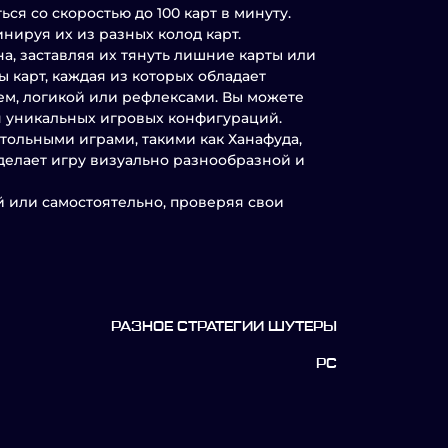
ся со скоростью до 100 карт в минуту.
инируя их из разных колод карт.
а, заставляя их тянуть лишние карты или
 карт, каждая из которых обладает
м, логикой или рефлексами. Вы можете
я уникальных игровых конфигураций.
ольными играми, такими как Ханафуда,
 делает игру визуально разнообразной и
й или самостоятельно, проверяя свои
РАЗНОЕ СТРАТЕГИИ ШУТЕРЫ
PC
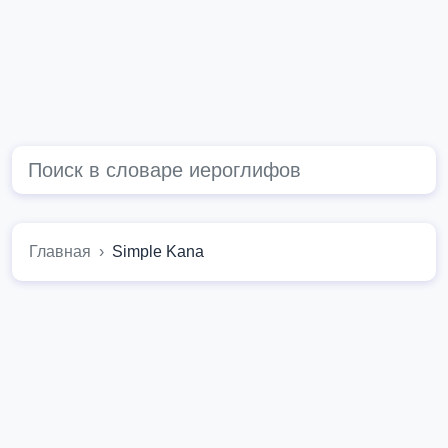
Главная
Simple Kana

++++++

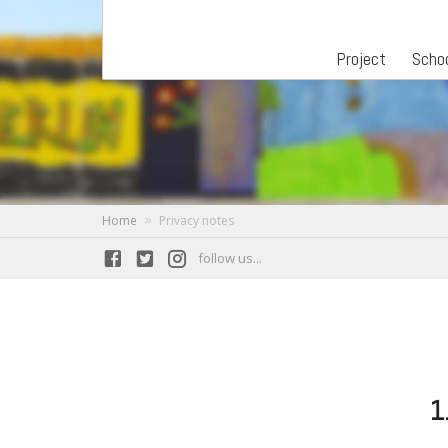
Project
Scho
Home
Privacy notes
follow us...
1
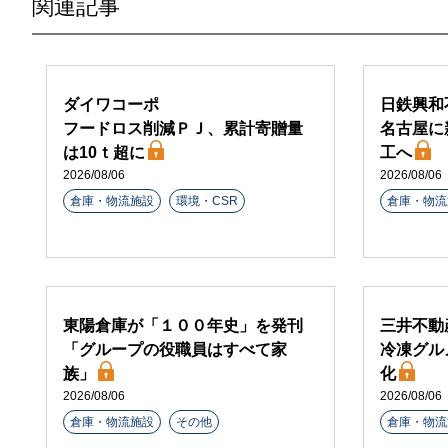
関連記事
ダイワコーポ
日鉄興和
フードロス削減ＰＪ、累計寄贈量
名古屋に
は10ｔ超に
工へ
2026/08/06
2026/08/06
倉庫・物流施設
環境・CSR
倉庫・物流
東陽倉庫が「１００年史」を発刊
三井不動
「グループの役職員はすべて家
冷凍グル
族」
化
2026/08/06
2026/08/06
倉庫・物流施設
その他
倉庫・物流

++++++

▶ _To-do item_
Rewrite the lines from the one containing "ся со скоростью до 100 карт в минуту." to the one containing "ольными играми, такими", changing "лишние" to "дополнительные" and leaving everything else unchanged. Give only those lines.

▶ _Response to the task_
ся со скоростью до 100 карт в минуту.
инируя их из разных колод карт.
а, заставляя их тянуть дополнительные карты или
 карт, каждая из которых обладает
м, логикой или рефлексами. Вы можете
я уникальных игровых конфигураций.
ольными играми, такими как Ханафуда,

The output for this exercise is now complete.